§ USING THE INFORMATION
- a) In the reader comments on the modesty article, what does the first commenter say the clothing objected to serves as?
- b) In the reader comments on the modesty article, why does one commenter find it annoying when men talk about modesty as mostly a girl-problem?
- c) Continue the reader comments on the modesty article from where they stop.
───── PASSAGE TO READ
This is a very good article that can use some development. The clothing objected to serves as sexual advertising. Our sexier parts are private, to be invaded by no one but a spouse; the genitals, especially, are sacred. Such clothes may serve as sacred vestments when worn in private by the spouses. Elsewhere, they approach sacrilege.
It is so good to see an article that addresses such a seemingly forgotten, but crucial, topic. Why is so little ever said of modesty? Why do our pastors allow such blatant immodesty at nuptial masses, even in "good" diocese? When will priests start to preach fiercly on the dangers of immodest dress and the shocking sins of impurity that have enveloped our nation? We need guidance and direction from our priests and bishops today!
Thank you for this article on modesty. I found it rather well balanced. I know that modesty is a difficult topic to address in a way that provides the truth while not turning off readers before the point is made. I think that you accomplished this task.
I also appreciated the fact that you addressed the topic of modesty to both men and women. As a woman I am frustrated when me feel that taking their shirt off whenever they want to is okay. I am also frustrated when men talk about modesty like it is something that is mostly a girl-problem. This is annoying because of the obvious fact that men need to be modest too. Even more so, it is annoying because I have watched Christian men prefer the company and attention of young women who are not dressed modestly. Not exactly a great example to women who are struggling to be modest and yet modern and attractive enough to get a date!
──────────
───── DATA TO EXAMINE
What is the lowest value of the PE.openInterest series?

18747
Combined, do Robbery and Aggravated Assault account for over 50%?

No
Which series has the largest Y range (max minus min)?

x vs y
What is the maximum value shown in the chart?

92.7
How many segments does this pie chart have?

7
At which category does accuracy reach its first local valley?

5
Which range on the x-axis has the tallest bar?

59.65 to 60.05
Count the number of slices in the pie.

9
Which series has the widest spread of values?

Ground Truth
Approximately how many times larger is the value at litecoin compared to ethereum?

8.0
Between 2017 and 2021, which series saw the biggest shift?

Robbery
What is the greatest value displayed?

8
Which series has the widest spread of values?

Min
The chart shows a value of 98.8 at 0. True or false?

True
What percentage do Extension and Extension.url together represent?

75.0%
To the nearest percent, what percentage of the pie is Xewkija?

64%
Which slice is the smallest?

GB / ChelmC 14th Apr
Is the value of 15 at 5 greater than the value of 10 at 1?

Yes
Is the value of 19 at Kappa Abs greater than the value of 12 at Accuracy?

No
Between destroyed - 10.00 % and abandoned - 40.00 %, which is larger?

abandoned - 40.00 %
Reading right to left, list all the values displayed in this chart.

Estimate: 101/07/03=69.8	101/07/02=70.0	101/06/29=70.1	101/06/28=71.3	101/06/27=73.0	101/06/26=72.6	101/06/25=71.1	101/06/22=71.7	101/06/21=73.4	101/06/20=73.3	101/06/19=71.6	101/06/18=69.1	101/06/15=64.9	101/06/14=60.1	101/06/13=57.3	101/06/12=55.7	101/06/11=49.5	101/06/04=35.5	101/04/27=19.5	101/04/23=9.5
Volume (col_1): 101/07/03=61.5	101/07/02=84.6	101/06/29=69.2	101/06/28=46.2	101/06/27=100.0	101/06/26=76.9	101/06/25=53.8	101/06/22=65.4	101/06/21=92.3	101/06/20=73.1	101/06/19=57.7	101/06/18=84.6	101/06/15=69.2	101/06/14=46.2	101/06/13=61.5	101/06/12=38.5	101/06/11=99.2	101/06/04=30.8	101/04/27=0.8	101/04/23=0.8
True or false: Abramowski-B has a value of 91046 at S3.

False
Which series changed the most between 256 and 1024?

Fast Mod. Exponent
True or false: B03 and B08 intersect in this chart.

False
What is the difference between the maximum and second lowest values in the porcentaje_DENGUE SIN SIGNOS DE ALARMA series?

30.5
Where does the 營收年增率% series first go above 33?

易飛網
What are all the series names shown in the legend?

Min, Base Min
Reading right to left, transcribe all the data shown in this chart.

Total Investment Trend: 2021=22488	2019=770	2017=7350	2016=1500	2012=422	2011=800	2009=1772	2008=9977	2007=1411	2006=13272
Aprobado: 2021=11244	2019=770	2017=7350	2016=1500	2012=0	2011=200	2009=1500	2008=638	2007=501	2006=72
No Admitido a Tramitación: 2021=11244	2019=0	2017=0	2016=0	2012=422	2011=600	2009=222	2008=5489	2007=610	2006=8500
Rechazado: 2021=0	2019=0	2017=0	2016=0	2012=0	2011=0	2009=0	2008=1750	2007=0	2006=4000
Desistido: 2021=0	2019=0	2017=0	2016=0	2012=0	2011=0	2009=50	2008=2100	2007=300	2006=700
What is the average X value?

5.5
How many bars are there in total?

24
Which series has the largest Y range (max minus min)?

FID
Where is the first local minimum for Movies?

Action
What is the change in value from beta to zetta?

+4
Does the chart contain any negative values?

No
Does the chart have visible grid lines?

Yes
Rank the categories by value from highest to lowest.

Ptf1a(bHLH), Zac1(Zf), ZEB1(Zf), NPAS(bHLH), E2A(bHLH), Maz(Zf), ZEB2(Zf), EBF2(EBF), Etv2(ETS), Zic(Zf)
──────────
§ RESULTS
- a) Sexual advertising.

- b) Men obviously need to be modest too. Even more, the commenter has watched Christian men prefer the company and attention of young women who are not dressed modestly, which sets a poor example for women trying to be modest.

- c)
Anyway, the only improvement for future articles that I suggest is more detail about what is and is not acceptable for both men and women. I would be happy to give more suggestions about this if you contact me!
God bless!
i am really very happy to read the above said article. I am pleased to sea the actual relationship beteen dressing and modesty .But todays dressing invites the humanity against the modesty.My message to the humanbeing is plz follow the orders of THE HOLLY GOD .
The article is highly informative.
I find this modesty debate has become a complete obsession with hung-up Catholic people. It even allows some people to cultivate their fixations with clothes. If you did not keep mentioning all this and publishing it abroad, people might be able to concentrate on what really counts in the spiritual life, never mind people's skimpy attire and "dishonouring the womb with bare midriff". A madman has made that up, not a saint.
Thank you Msgr for your courage in saying the difficult thing. We need to hear more on this which is so contrary to our culture today.
Your message is strong in saying that I am not a toy to be put on display and played with. I am a woman of value and I am a being that desires to be love for who I am and not what my body can do to please the selfish passions of others. Our Lord will surely Bless you.
Praise be Jesus in His faithful ones.
J.M.J.
Mrs. Landry
Scanty clothes have never for a second been on my mind. Mini skirts, spaghetti traps, tube tops , backless, halters should be banned. Some girls wear tube tops which show off their bra straps cuz they have probably never heard of strapless bras. And sometimes wittingly or unwittingly flash their knickers and their lacy thongs. Come on, dont give people a free peepshow! There is a fine line between looking trendy but not trampy, sexy but not slutty. Please, it is also a little distracting.
Beautifully said and so urgently needed today. God Bless you Msgr Mangan.